▶ **Task to carry out**: Look through the listing below for the line containing "Like us On Facebook!". Copy it and each line after it up to and including the line containing "Only time will tell what happens next…", exactly, leaving out pictures.

*** Opening Record extracts ***

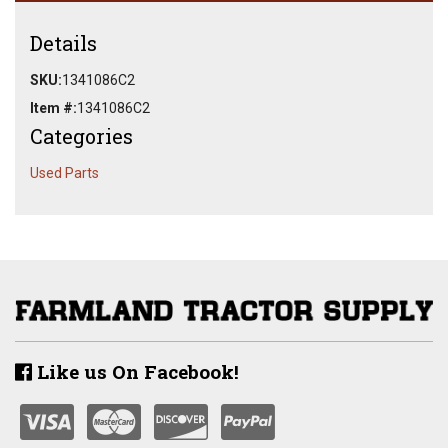
Details
SKU:
1341086C2
Item #:
1341086C2
Categories
Used Parts
Like us On Facebook!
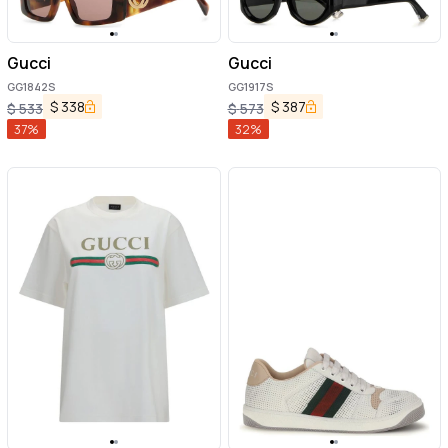
Gucci
Gucci
GG1842S
GG1917S
$
338
$
387
$
533
$
573
37
%
32
%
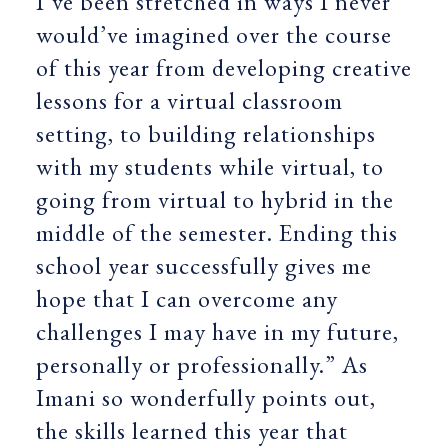
I’ve been stretched in ways I never
would’ve imagined over the course
of this year from developing creative
lessons for a virtual classroom
setting, to building relationships
with my students while virtual, to
going from virtual to hybrid in the
middle of the semester. Ending this
school year successfully gives me
hope that I can overcome any
challenges I may have in my future,
personally or professionally.” As
Imani so wonderfully points out,
the skills learned this year that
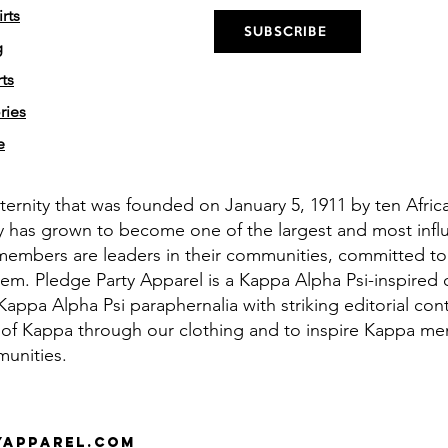
rts
SUBSCRIBE
g
ts
ries
e
aternity that was founded on January 5, 1911 by ten Afri
y has grown to become one of the largest and most influe
members are leaders in their communities, committed to
em. Pledge Party Apparel is a Kappa Alpha Psi-inspired 
appa Alpha Psi paraphernalia with striking editorial cont
 of Kappa through our clothing and to inspire Kappa men 
munities.
yapparel.com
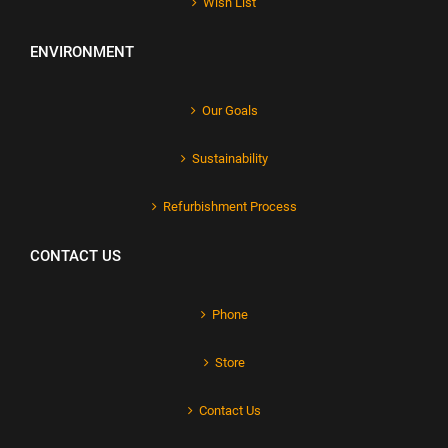
Wish List
ENVIRONMENT
Our Goals
Sustainability
Refurbishment Process
CONTACT US
Phone
Store
Contact Us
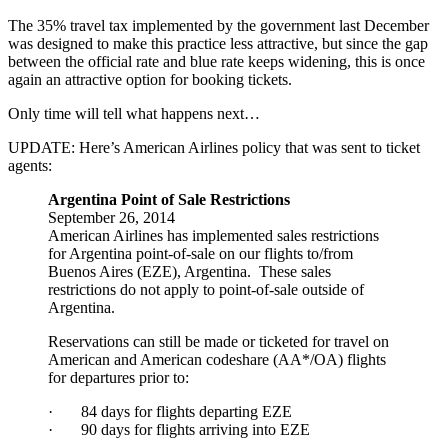
The 35% travel tax implemented by the government last December
was designed to make this practice less attractive, but since the gap
between the official rate and blue rate keeps widening, this is once
again an attractive option for booking tickets.
Only time will tell what happens next…
UPDATE: Here’s American Airlines policy that was sent to ticket
agents:
Argentina Point of Sale Restrictions
September 26, 2014
American Airlines has implemented sales restrictions
for Argentina point-of-sale on our flights to/from
Buenos Aires (EZE), Argentina. These sales
restrictions do not apply to point-of-sale outside of
Argentina.
Reservations can still be made or ticketed for travel on
American and American codeshare (AA*/OA) flights
for departures prior to:
· 84 days for flights departing EZE
· 90 days for flights arriving into EZE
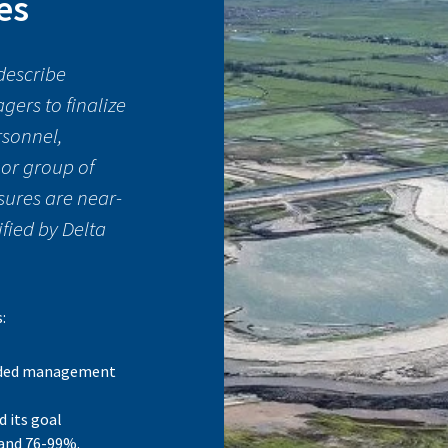
es
describe
ers to finalize
rsonnel,
 or group of
sures are near-
ified by Delta
s:
nded management
d its goal
 and 76-99%.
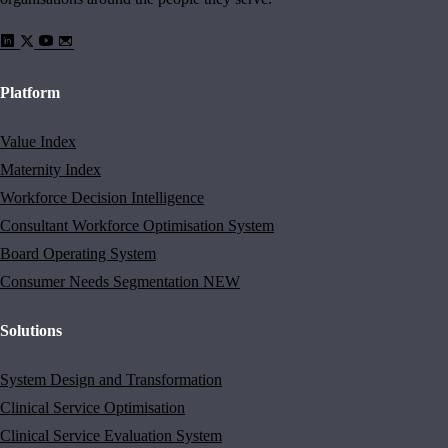
Platform
Value Index
Maternity Index
Workforce Decision Intelligence
Consultant Workforce Optimisation System
Board Operating System
Consumer Needs Segmentation
NEW
Solutions
System Design and Transformation
Clinical Service Optimisation
Clinical Service Evaluation System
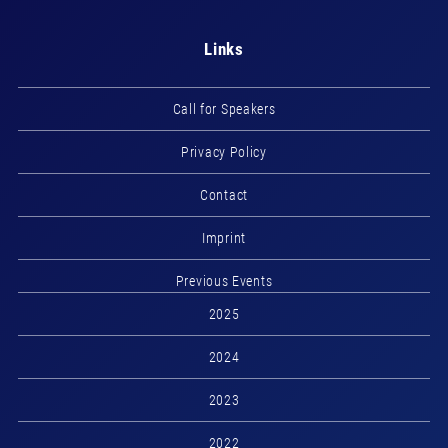
Links
Call for Speakers
Privacy Policy
Contact
Imprint
Previous Events
2025
2024
2023
2022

*** Closing Record extracts ***

▶ **Response to this task**:
Like us On Facebook!
Gucci
Gucci
GG1842S
GG1917S
$
338
$
387
$
533
$
573
37
%
32
%
I’ve been stretched in ways I never
would’ve imagined over the course
of this year from developing creative
lessons for a virtual classroom
setting, to building relationships
with my students while virtual, to
going from virtual to hybrid in the
middle of the semester. Ending this
school year successfully gives me
hope that I can overcome any
challenges I may have in my future,
personally or professionally.” As
Imani so wonderfully points out,
the skills learned this year that
rts
SUBSCRIBE
g
ts
ries
e
aternity that was founded on January 5, 1911 by ten Afri
y has grown to become one of the largest and most influe
members are leaders in their communities, committed to
em. Pledge Party Apparel is a Kappa Alpha Psi-inspired 
appa Alpha Psi paraphernalia with striking editorial cont
 of Kappa through our clothing and to inspire Kappa men 
munities.
yapparel.com
Wish List
ENVIRONMENT
Our Goals
Sustainability
Refurbishment Process
CONTACT US
Phone
Store
Contact Us
The 35% travel tax implemented by the government last December
was designed to make this practice less attractive, but since the gap
between the official rate and blue rate keeps widening, this is once
again an attractive option for booking tickets.
Only time will tell what happens next…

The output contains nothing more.